[start of TEXT SEGMENT]

A Molbo story is a Danish folktale about the people of Mols, who live in eastern Jutland near the town of Ebeltoft. In these tales the Molboes are portrayed as a simple folk, who act foolishly while attempting to be wise.

History
Molbohistorier (Molbo stories) were handed down by generations of  Danes before finally appearing in print. Christian Elovius Mangor, who by permission of the Danish monarch Christian VII had started a printing press in Viborg, published the first collection, Tales of the well-known Molboes' wise and brave actions, in 1771. A second edition followed in 1780. Over the years Molbo stories have been published in books for adults and children in several languages, including Danish, Norwegian and English. Similar narratives are found in other cultures. England, for instance, has "Lazy Jack"  and "The Wise Men of Gotham." In Finland there are stories about the people of Hölmölä (Hölmöläiset).

In 1898 the operetta "Molboerne" (The People of Mols) by composer Olfert Jespersen and lyricist Herman Petersen premiered in Copenhagen. The work not only had a memorable score but numerous references to such Molbo stories as “The Stork In The Corn” and “Leg-Sorting”.

Norway, which for nearly three centuries was part of the kingdom of Denmark-Norway, received many cultural influences from Denmark. Consequently, Molbo stories are known in both Denmark and Norway, and the word “Molbo” is used in both countries as a term of disparagement. The expression "Molbo politics" is prohibited when speaking from the rostrum in Norway's parliament.

[end of TEXT SEGMENT]

▶ **REQUEST 1**: From the passage on Molbo stories, copy the words starting with "A Molbo story" and going on through "to be wise.".
▶ **REQUEST 2**: According to the passage on Molbo stories, in what year was the first collection of Molbo stories published?
▶ **REQUEST 3**: List every language that the passage on Molbo stories names as one in which Molbo stories have been published.

[start of DATASET CONTENT]

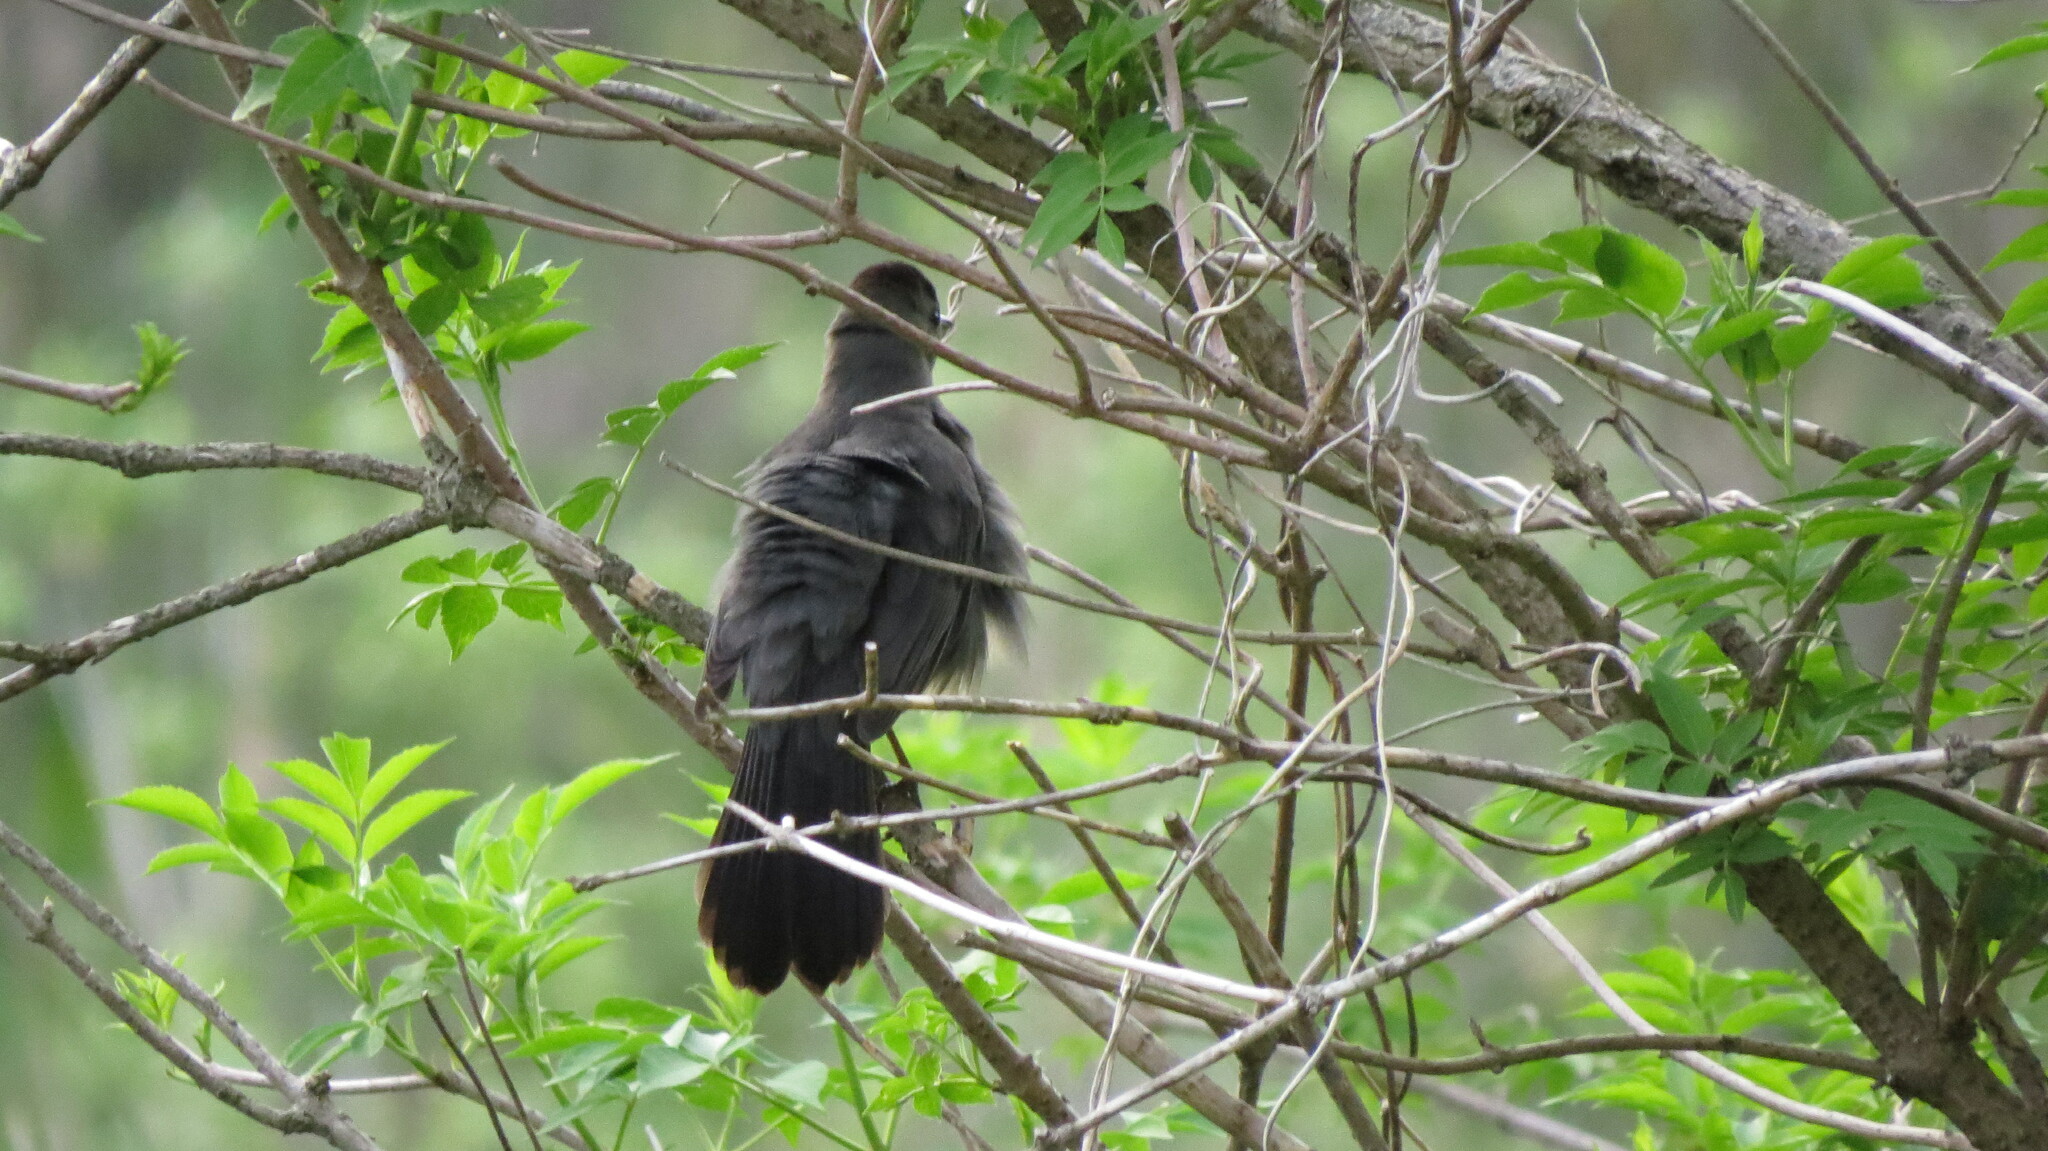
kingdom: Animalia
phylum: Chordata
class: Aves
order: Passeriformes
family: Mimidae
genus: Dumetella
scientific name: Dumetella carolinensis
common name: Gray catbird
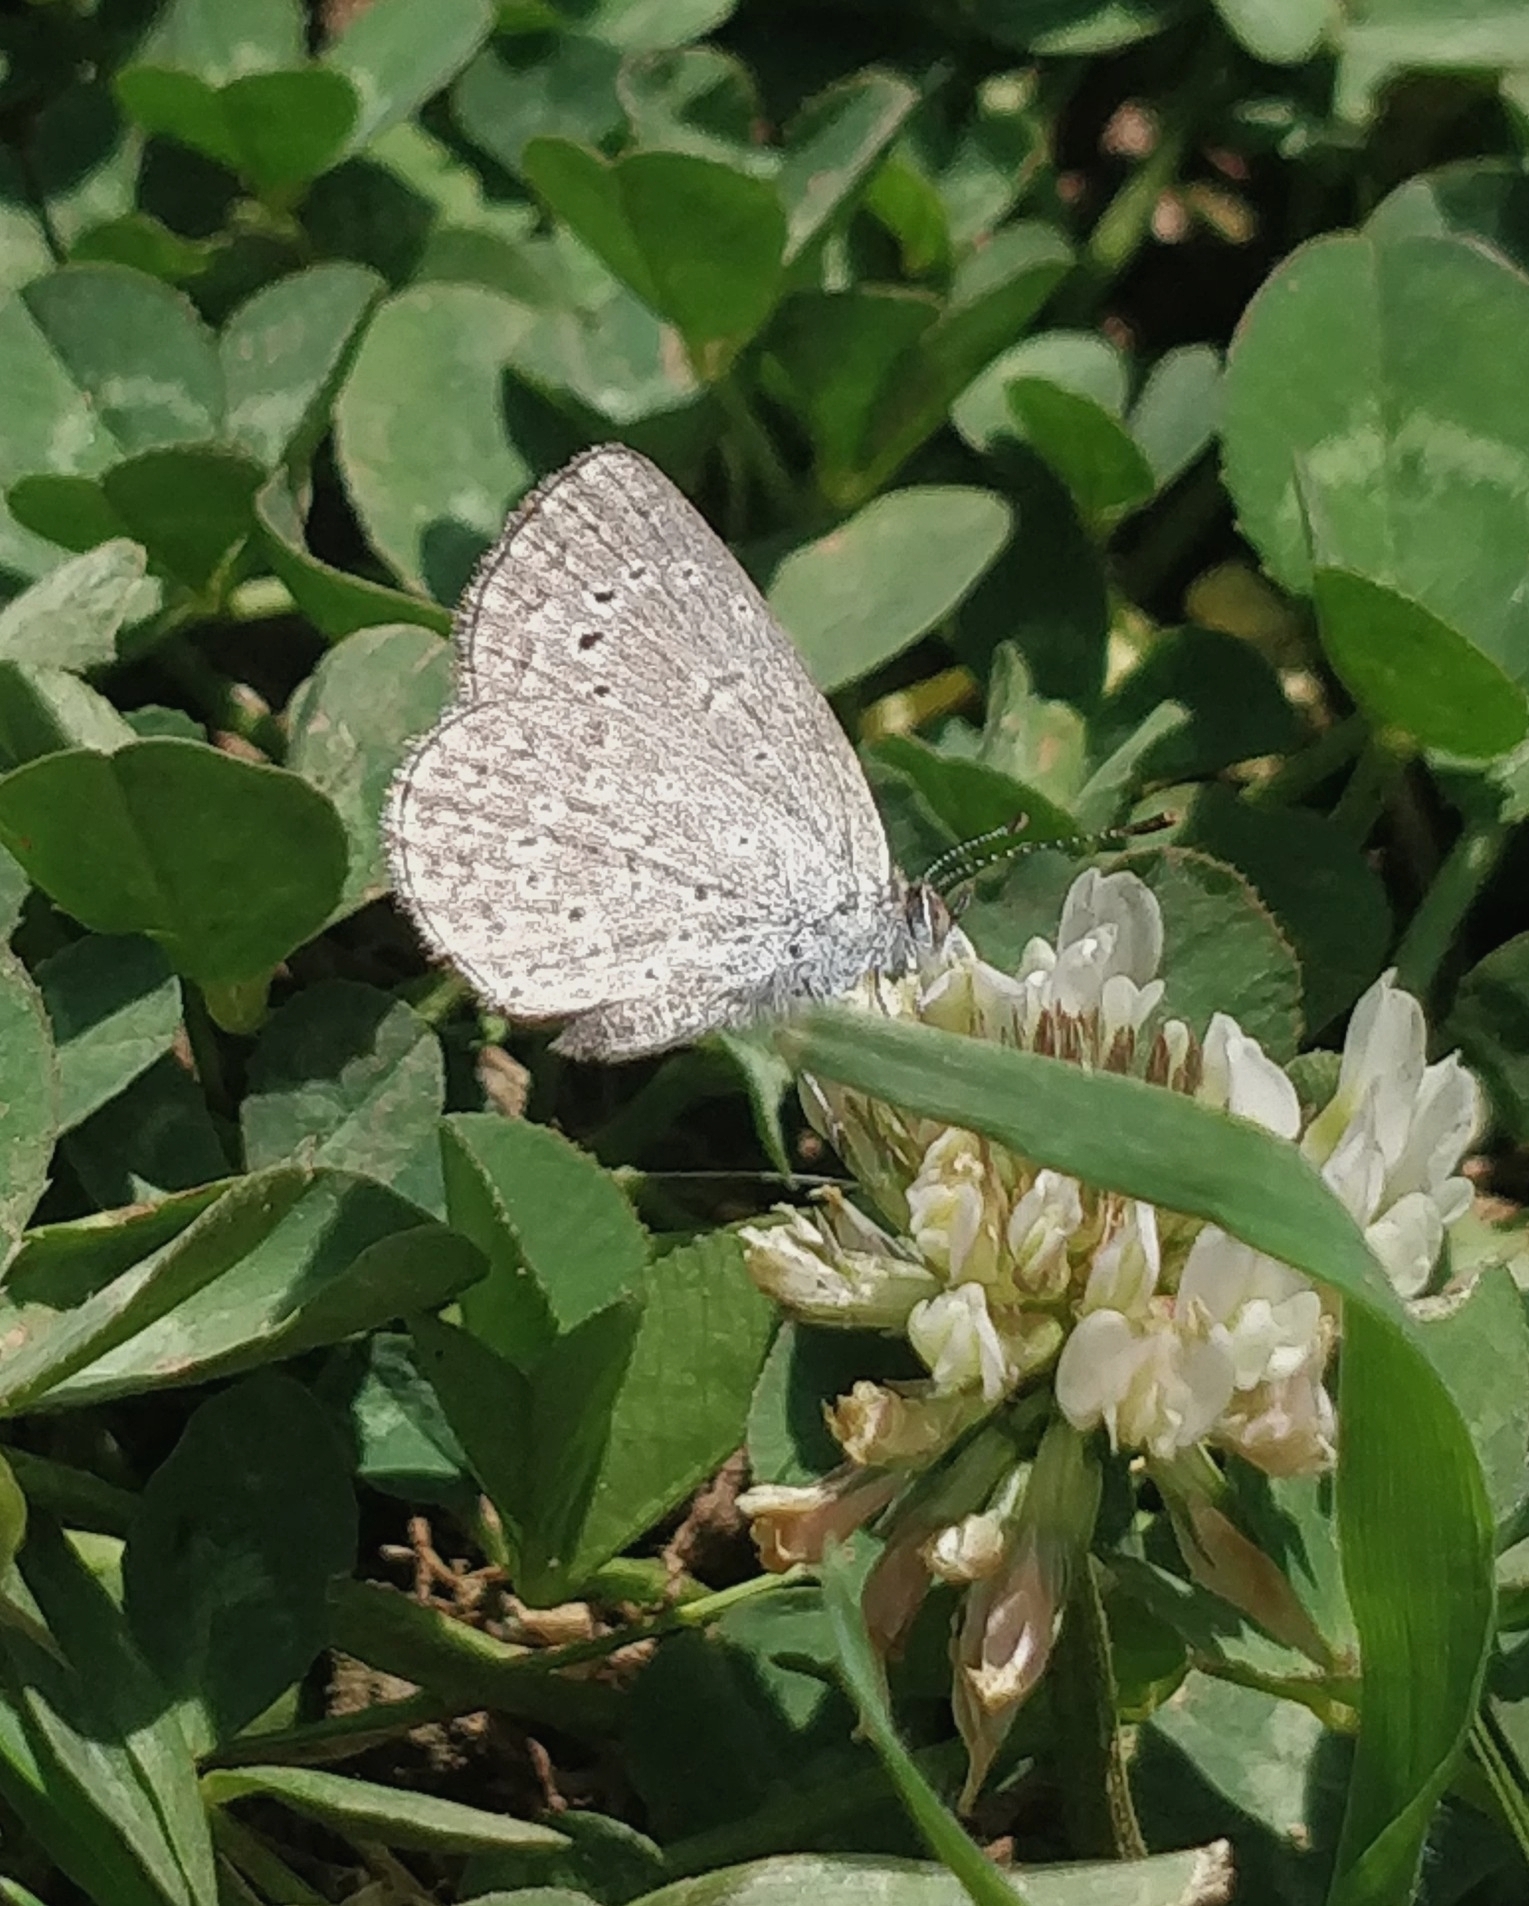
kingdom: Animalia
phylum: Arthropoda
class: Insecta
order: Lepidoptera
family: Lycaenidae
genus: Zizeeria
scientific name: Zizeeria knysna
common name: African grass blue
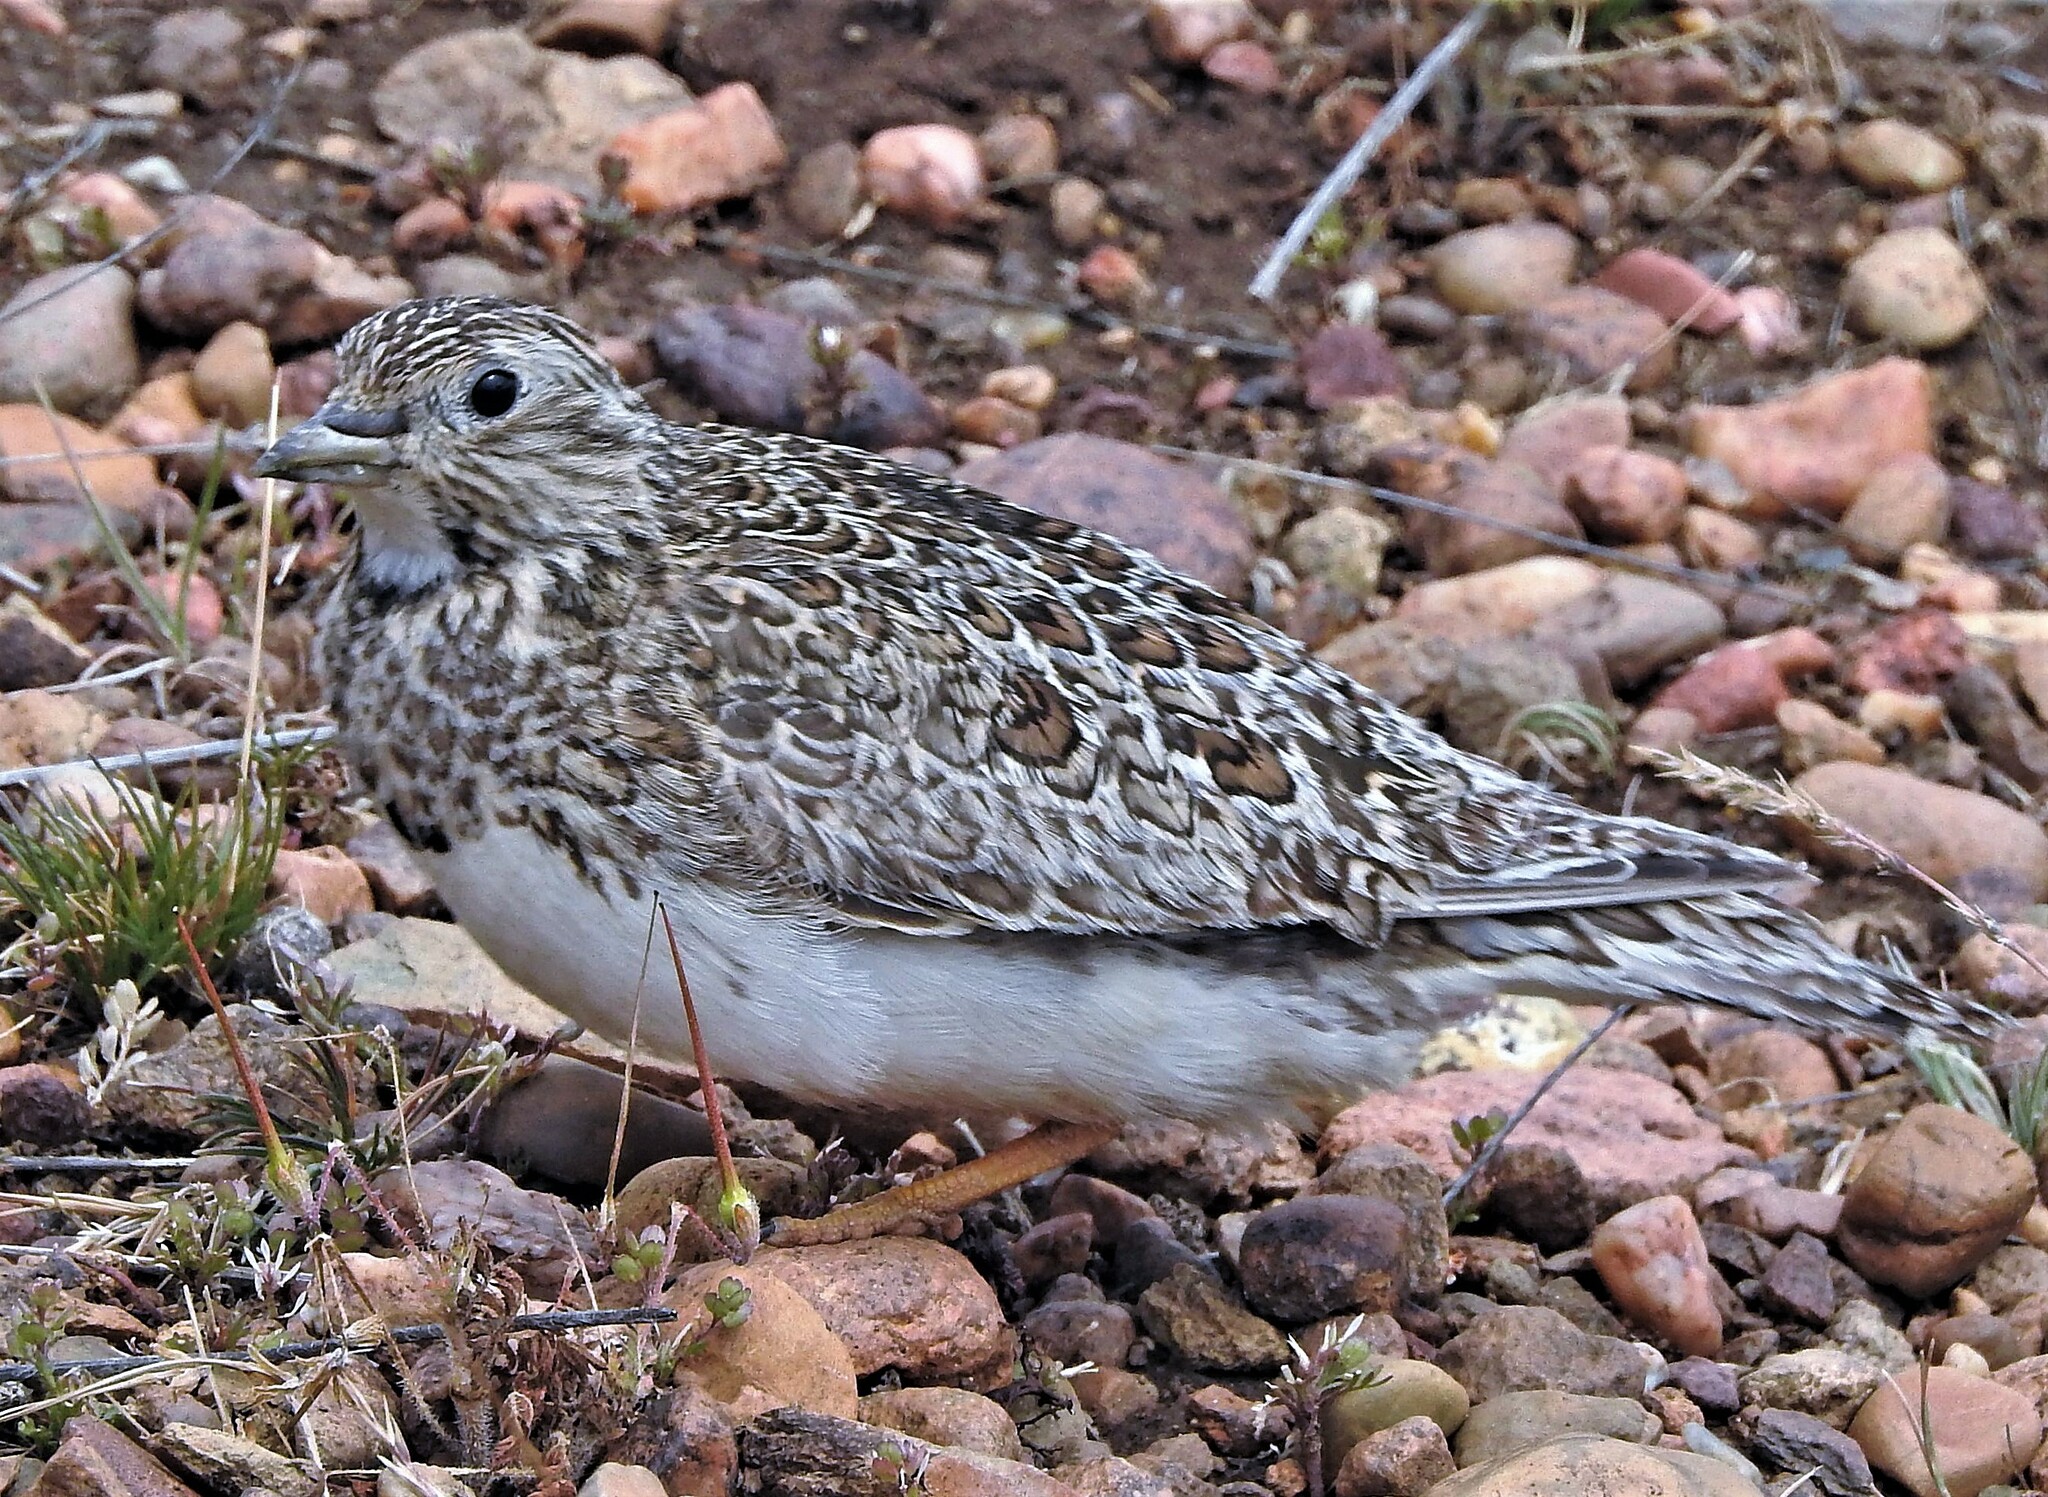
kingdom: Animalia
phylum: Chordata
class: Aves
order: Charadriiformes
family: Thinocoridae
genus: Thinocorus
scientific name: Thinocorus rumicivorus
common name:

[end of DATASET CONTENT]

▶ **TASK SOLUTION 1**:
A Molbo story is a Danish folktale about the people of Mols, who live in eastern Jutland near the town of Ebeltoft. In these tales the Molboes are portrayed as a simple folk, who act foolishly while attempting to be wise.

▶ **TASK SOLUTION 2**: 1771

▶ **TASK SOLUTION 3**: Danish, Norwegian, English